:: YOUR INSTRUCTIONS ::
Take the listing below and print exactly the lines starting at the line containing "index pip: (141, 83)" and ending at the line containing "thumb ip: (95, 97)", both ends included, and no others.

:: DATA EXTRACTS ::
========

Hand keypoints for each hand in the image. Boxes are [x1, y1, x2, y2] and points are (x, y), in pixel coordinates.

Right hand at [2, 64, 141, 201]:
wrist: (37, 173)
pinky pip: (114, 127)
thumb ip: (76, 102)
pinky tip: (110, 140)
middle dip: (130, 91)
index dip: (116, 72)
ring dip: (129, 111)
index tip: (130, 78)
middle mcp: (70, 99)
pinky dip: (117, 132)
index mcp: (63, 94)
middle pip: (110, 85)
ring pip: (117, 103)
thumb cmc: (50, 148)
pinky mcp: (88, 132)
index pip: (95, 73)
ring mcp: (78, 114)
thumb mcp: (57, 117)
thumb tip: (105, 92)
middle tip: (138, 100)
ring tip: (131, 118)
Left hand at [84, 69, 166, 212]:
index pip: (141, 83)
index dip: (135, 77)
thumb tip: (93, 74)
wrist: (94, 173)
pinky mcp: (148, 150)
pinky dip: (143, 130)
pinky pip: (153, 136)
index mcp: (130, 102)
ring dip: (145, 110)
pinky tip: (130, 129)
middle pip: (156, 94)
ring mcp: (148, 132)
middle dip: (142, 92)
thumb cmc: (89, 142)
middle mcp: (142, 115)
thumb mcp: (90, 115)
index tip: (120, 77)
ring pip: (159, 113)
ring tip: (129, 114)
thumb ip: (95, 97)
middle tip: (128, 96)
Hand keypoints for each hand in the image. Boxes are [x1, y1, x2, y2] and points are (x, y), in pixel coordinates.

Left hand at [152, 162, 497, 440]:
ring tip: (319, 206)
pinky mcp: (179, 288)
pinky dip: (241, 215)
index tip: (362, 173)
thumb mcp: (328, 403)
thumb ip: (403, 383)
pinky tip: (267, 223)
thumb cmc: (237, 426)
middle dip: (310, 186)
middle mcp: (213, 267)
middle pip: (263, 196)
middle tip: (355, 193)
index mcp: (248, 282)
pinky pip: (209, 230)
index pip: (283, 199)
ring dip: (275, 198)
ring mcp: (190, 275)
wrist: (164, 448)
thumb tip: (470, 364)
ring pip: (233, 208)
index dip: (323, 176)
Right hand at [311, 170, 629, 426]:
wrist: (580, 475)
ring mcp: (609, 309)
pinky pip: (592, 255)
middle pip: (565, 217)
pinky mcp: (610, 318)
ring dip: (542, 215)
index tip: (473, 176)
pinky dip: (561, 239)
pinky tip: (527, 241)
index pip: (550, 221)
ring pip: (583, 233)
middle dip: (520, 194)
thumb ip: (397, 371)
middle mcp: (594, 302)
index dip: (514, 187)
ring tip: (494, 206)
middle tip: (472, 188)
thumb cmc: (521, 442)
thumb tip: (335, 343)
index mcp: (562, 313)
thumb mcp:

========

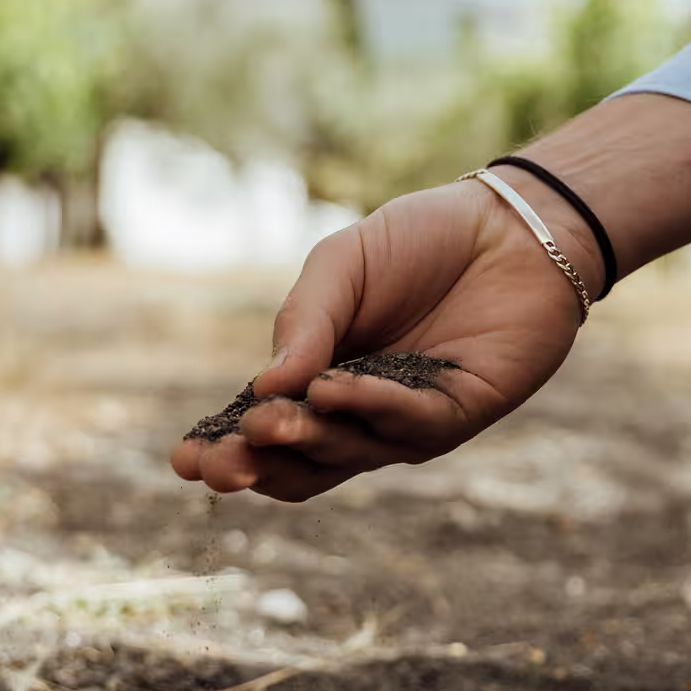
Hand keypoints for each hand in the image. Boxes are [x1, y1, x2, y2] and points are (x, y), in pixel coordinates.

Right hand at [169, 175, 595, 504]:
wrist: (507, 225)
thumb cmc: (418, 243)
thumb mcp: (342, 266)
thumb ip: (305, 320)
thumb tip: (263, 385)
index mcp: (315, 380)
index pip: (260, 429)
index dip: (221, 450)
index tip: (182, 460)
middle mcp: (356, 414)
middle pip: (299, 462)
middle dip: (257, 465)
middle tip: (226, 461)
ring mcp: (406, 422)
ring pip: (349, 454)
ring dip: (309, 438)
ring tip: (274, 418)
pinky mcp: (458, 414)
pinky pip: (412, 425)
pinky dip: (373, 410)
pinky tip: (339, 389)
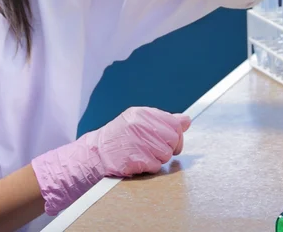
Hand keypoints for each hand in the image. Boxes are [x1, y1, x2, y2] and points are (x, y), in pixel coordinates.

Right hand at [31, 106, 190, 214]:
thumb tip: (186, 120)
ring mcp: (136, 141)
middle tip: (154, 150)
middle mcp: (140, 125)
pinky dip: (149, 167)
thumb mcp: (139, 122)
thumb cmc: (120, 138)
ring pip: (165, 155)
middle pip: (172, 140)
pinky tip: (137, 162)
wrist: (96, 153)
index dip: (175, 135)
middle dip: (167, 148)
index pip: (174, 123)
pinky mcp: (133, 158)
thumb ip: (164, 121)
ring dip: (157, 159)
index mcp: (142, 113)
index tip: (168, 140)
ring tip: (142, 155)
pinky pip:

========

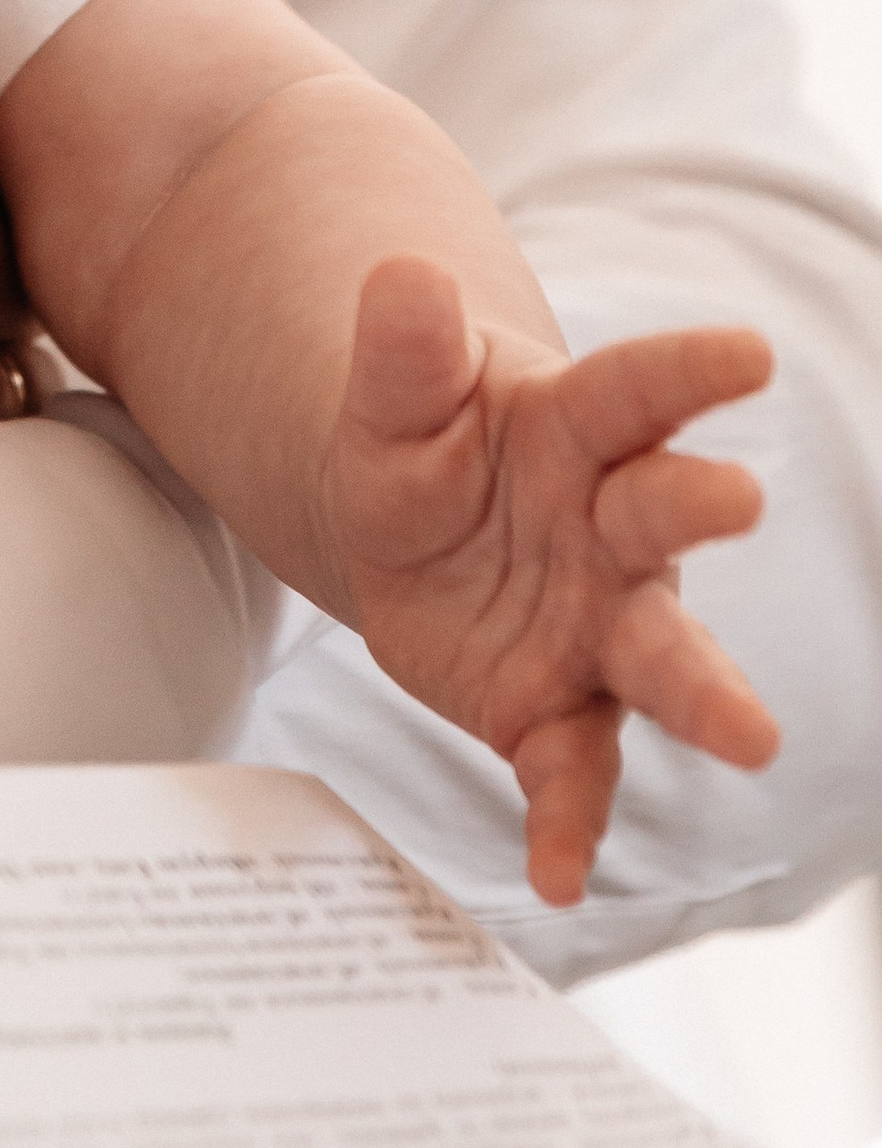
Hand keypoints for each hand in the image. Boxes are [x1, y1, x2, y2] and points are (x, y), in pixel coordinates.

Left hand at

========

:: RESULT OF THE TASK ::
index pip: (141, 83)
index dip: (135, 77)
thumb tip: (93, 74)
wrist: (94, 173)
pinky mcp: (148, 150)
pinky dip: (143, 130)
pinky pip: (153, 136)
index mcp: (130, 102)
ring dip: (145, 110)
pinky tip: (130, 129)
middle pip: (156, 94)
ring mcp: (148, 132)
middle dip: (142, 92)
thumb cmc: (89, 142)
middle mcp: (142, 115)
thumb mcp: (90, 115)
index tip: (120, 77)
ring pip: (159, 113)
ring tip: (129, 114)
thumb ip: (95, 97)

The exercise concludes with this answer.